# EXERCISE
Write out the entries exactly. None of the pictures should appear in the copy.
____________________
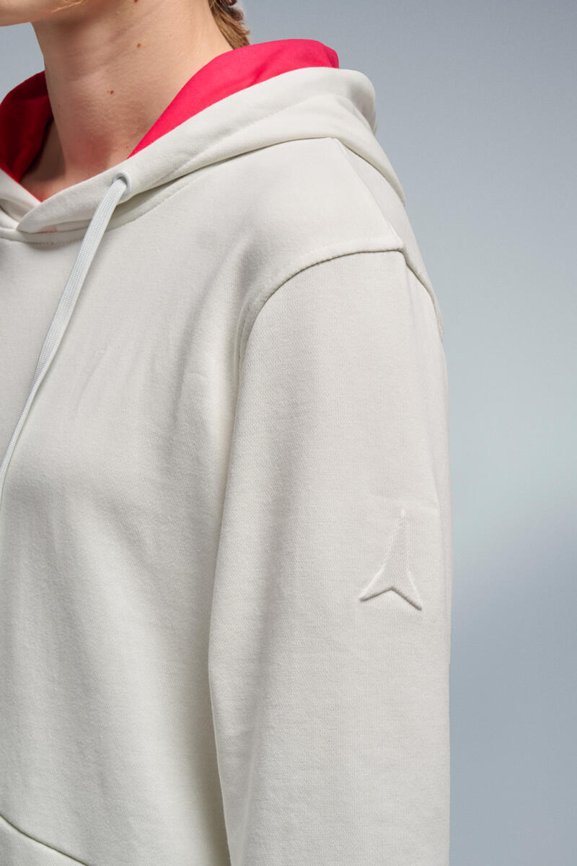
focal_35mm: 85
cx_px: 288
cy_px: 433
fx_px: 2043
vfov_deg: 23.9
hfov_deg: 16.1
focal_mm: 85
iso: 160
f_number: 16
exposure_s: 1/160
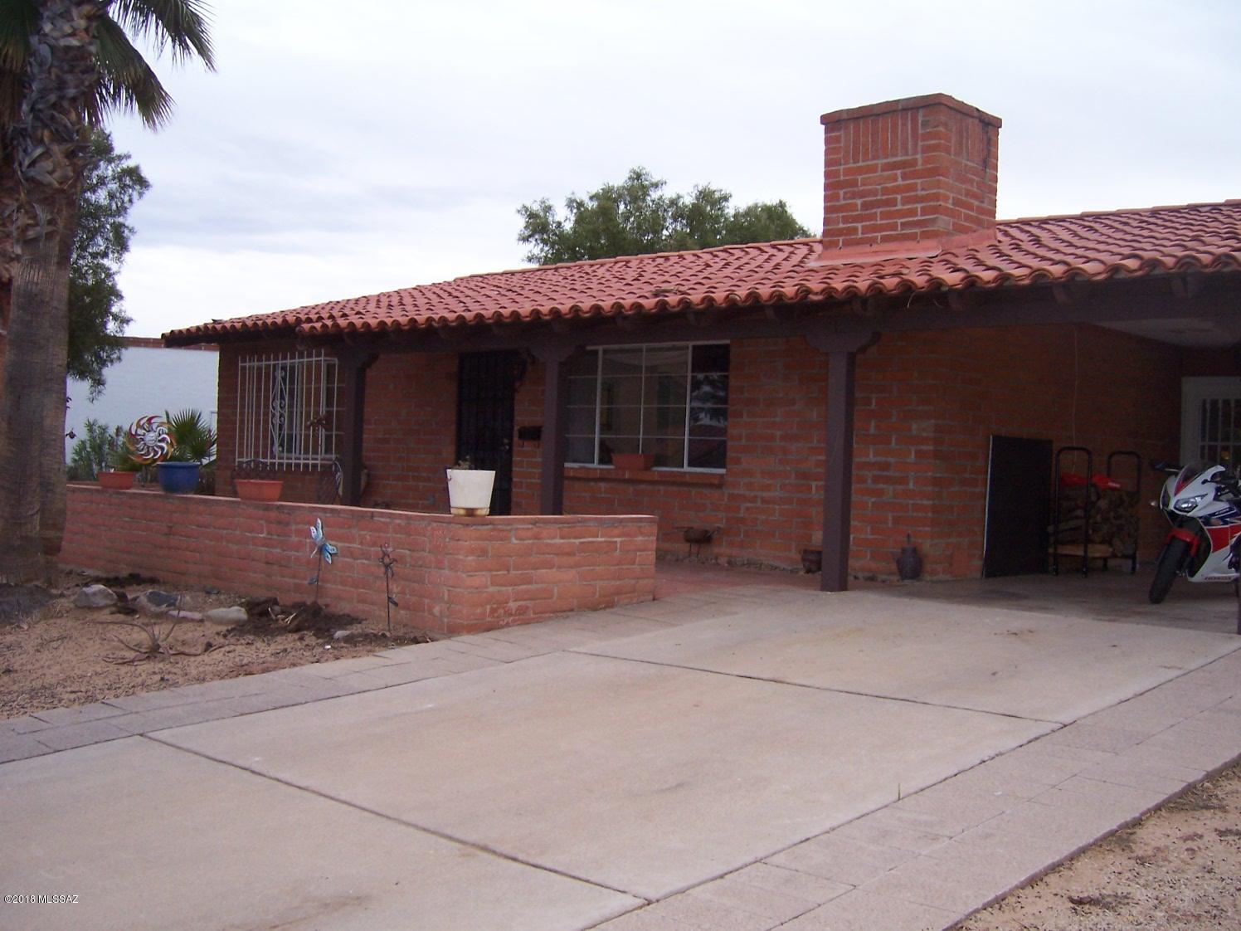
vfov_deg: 39.7
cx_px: 620
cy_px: 466
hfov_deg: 51.4
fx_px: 1291
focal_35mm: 36
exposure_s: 1/60
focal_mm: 6
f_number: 3
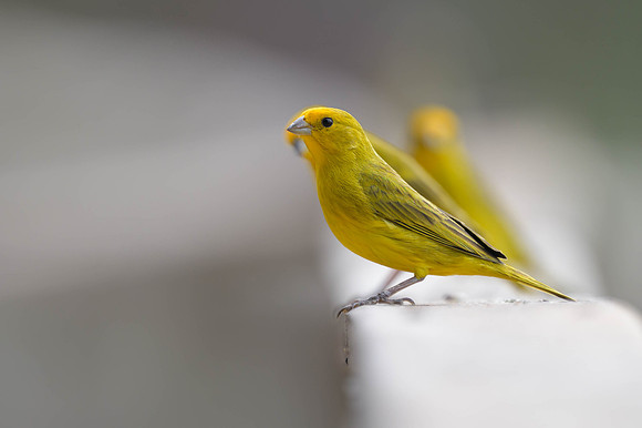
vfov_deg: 1.5
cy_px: 215
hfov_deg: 2.3
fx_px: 15801
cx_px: 223
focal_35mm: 887
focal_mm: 400
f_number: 2.8
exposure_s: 1/1250
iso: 200
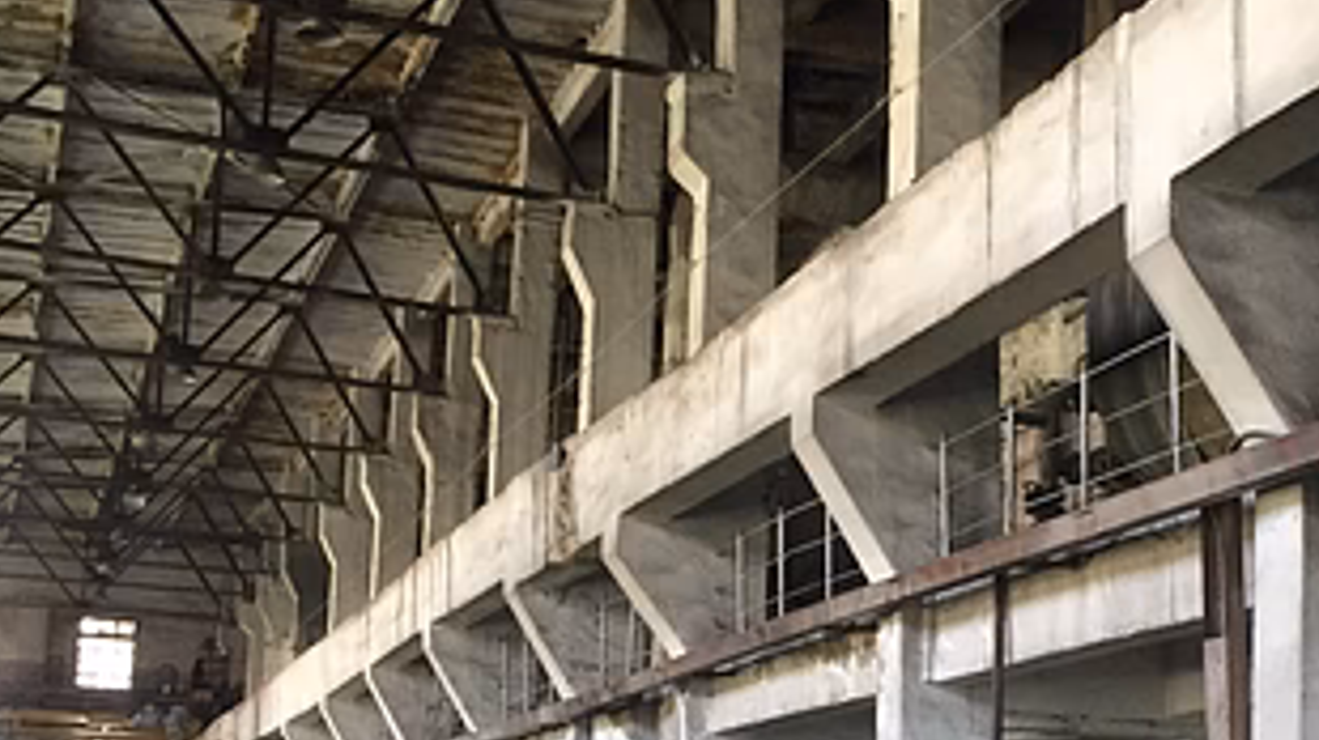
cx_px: 915
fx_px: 2202
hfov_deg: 33.0
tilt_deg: +9.1
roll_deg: -0.6
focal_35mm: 63
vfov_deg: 18.9
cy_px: 595
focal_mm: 4.15
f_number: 2.2
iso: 160
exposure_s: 1/33
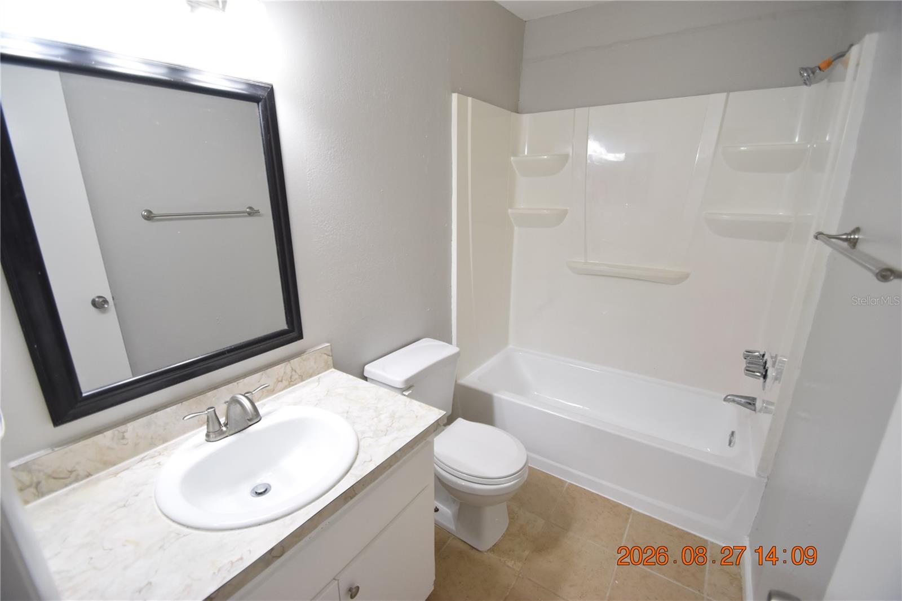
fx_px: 376
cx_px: 451
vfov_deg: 77.3
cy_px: 300
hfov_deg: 100.4
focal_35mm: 15
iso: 800
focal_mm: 10
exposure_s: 1/60
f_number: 4
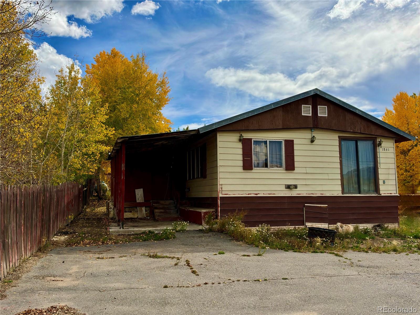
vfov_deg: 46.8
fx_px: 364
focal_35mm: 30
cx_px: 210
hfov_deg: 60.0
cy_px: 158
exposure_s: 1/6536
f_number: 1.8
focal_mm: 6.93
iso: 64
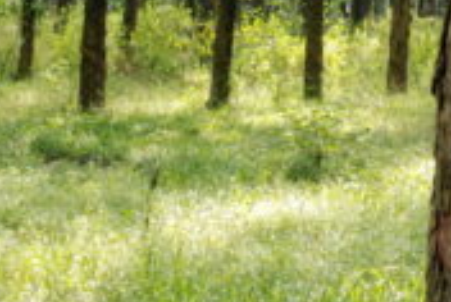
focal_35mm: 149
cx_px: 338
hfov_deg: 13.7
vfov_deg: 9.1
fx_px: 1875
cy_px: -17
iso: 100
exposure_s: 1/10
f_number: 13
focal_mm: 35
____________________
# TASK ANSWER
focal_35mm: 85
cx_px: 288
cy_px: 433
fx_px: 2043
vfov_deg: 23.9
hfov_deg: 16.1
focal_mm: 85
iso: 160
f_number: 16
exposure_s: 1/160
vfov_deg: 39.7
cx_px: 620
cy_px: 466
hfov_deg: 51.4
fx_px: 1291
focal_35mm: 36
exposure_s: 1/60
focal_mm: 6
f_number: 3
vfov_deg: 1.5
cy_px: 215
hfov_deg: 2.3
fx_px: 15801
cx_px: 223
focal_35mm: 887
focal_mm: 400
f_number: 2.8
exposure_s: 1/1250
iso: 200
cx_px: 915
fx_px: 2202
hfov_deg: 33.0
tilt_deg: +9.1
roll_deg: -0.6
focal_35mm: 63
vfov_deg: 18.9
cy_px: 595
focal_mm: 4.15
f_number: 2.2
iso: 160
exposure_s: 1/33
fx_px: 376
cx_px: 451
vfov_deg: 77.3
cy_px: 300
hfov_deg: 100.4
focal_35mm: 15
iso: 800
focal_mm: 10
exposure_s: 1/60
f_number: 4
vfov_deg: 46.8
fx_px: 364
focal_35mm: 30
cx_px: 210
hfov_deg: 60.0
cy_px: 158
exposure_s: 1/6536
f_number: 1.8
focal_mm: 6.93
iso: 64
focal_35mm: 149
cx_px: 338
hfov_deg: 13.7
vfov_deg: 9.1
fx_px: 1875
cy_px: -17
iso: 100
exposure_s: 1/10
f_number: 13
focal_mm: 35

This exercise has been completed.